Abstract

A nonrigid retrospective respiratory motion correction scheme is presented for whole-heart coronary imaging with interleaved acquisition of motion information. The quasi-periodic nature of breathing is exploited to populate a 3D nonrigid motion model from low-resolution 2D imaging slices acquired interleaved with a segmented 3D whole-heart coronary scan without imposing scan time penalty. Reconstruction and motion correction are based on inversion of a generalized encoding equation. Therein, a forward model describes the transformation from the motion free image to the motion distorted k-space data, which includes nonrigid spatial transformations. The effectiveness of the approach is demonstrated on 10 healthy volunteers using free-breathing coronary whole-heart scans.
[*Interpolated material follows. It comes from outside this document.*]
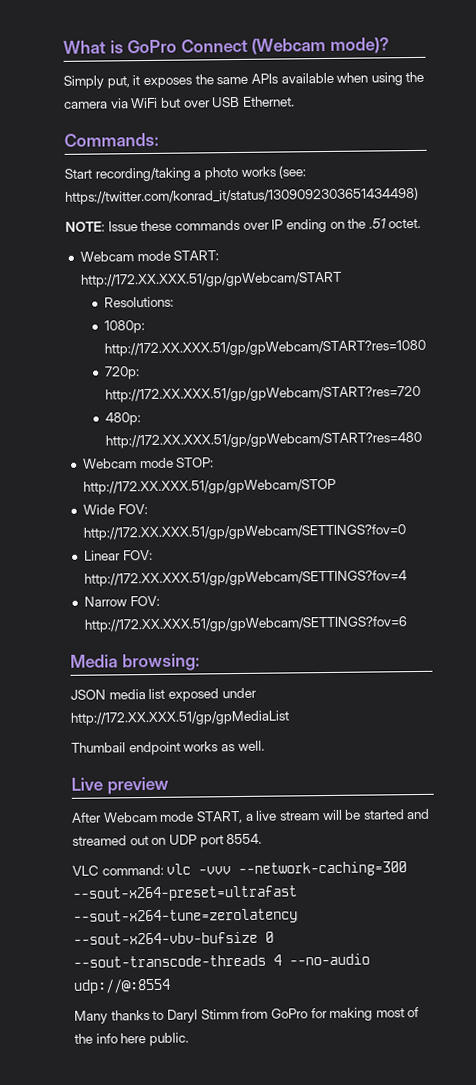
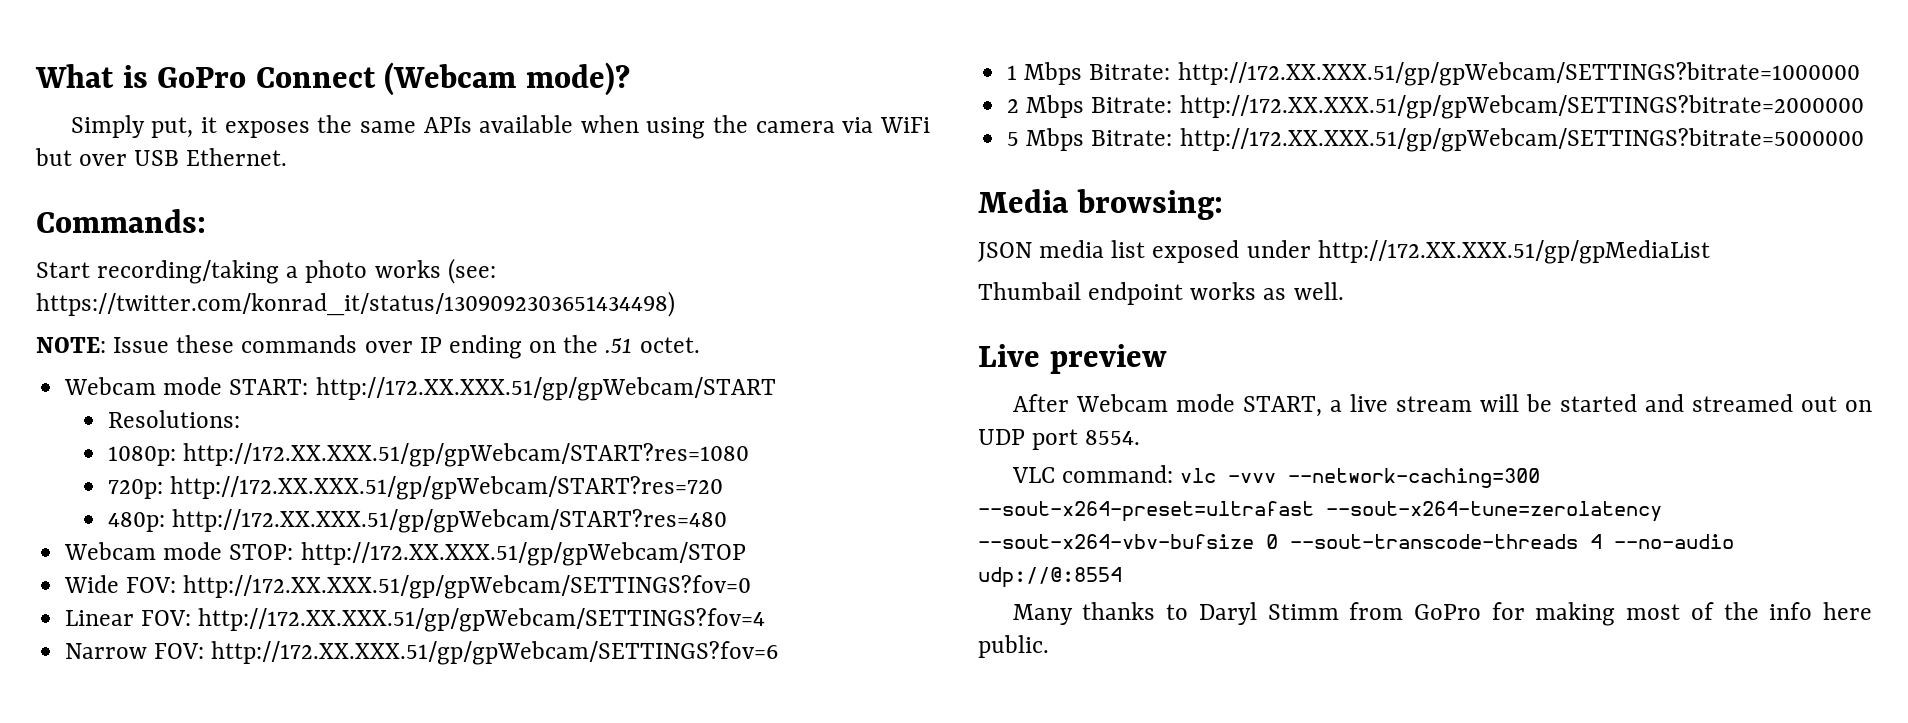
(407, 624) none -> [1007,62,1860,86] [1007,95,1864,119] [1007,128,1864,152] // 1 Mbps Bitrate: http://172.XX.XXX.51/gp/gpWebcam/SETTINGS?bitrate=1000000 // 2 Mbps Bitrate: http://172.XX.XXX.51/gp/gpWebcam/SETTINGS?bitrate=2000000 // 5 Mbps Bitrate: http://172.XX.XXX.51/gp/gpWebcam/SETTINGS?bitrate=5000000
Although conventional respiratory-gated acquisitions with 5-mm gating window resulted in an average gating efficiency of 51% ± 11%, nonrigid motion correction allowed for gate-free acquisitions, and hence scan time reduction by a factor of two without significant penalty in image quality. Image scores and quantitative image quality measures for the left coronary arteries showed no significant differences between 5-mm gated and gate-free acquisitions with motion correction. For the right coronary artery, slightly reduced image quality in the motion corrected gate-free scan was observed as a result of the close vicinity of anatomical structures with different motion characteristics. Magn Reson Med, 2011. © 2011 Wiley Periodicals, Inc.